┌──

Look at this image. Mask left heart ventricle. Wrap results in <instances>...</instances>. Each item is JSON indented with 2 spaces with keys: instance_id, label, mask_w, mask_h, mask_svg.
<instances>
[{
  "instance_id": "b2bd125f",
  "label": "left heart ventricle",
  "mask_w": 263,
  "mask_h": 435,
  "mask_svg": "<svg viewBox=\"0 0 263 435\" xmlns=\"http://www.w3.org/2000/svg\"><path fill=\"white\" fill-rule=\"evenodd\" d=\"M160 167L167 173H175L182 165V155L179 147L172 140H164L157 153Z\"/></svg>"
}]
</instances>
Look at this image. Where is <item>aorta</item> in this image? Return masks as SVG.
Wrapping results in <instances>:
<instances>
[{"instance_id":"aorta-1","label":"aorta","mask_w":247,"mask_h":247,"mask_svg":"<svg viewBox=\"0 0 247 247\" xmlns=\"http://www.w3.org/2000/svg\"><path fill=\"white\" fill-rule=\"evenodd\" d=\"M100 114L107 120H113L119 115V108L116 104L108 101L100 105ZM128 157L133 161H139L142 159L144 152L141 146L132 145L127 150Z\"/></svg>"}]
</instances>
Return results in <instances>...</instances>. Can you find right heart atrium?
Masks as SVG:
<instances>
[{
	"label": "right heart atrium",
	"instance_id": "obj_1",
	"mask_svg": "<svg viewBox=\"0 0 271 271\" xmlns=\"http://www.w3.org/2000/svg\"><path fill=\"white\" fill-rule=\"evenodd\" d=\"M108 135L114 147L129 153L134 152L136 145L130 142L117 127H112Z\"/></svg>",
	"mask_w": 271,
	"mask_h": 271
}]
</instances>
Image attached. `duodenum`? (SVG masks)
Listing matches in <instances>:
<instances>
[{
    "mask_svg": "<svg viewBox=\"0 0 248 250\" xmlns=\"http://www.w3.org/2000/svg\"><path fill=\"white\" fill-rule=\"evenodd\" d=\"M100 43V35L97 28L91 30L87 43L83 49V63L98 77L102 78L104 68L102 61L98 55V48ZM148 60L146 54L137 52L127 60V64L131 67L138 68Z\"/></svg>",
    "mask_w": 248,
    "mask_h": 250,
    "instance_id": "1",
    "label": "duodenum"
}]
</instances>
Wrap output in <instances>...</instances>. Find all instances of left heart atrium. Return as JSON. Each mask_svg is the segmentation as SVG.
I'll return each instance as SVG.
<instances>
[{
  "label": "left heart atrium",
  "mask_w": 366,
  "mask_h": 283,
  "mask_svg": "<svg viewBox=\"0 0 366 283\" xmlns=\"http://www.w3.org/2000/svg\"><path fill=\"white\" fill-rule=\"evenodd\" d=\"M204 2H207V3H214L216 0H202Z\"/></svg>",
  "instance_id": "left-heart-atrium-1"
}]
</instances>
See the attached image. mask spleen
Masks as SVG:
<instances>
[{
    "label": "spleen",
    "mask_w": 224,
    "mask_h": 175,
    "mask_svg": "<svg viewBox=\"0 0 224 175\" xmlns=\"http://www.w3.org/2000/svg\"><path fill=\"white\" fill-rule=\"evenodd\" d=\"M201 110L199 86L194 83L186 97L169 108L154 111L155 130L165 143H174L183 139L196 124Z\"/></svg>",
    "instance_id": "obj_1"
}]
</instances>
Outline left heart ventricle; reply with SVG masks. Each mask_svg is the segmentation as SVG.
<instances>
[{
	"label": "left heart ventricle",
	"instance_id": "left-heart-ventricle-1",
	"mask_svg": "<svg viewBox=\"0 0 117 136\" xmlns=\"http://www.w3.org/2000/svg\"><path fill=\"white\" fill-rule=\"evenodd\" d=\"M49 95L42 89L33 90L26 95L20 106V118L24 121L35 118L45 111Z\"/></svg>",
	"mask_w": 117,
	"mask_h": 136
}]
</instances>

└──

Which lines of the listing above contain the string "segmentation", with case counting? Show each such line in full.

Response to this exercise:
Wrap output in <instances>...</instances>. Find all instances of left heart atrium. Return as JSON. Each mask_svg is the segmentation as SVG.
Outline left heart ventricle; reply with SVG masks. Each mask_svg is the segmentation as SVG.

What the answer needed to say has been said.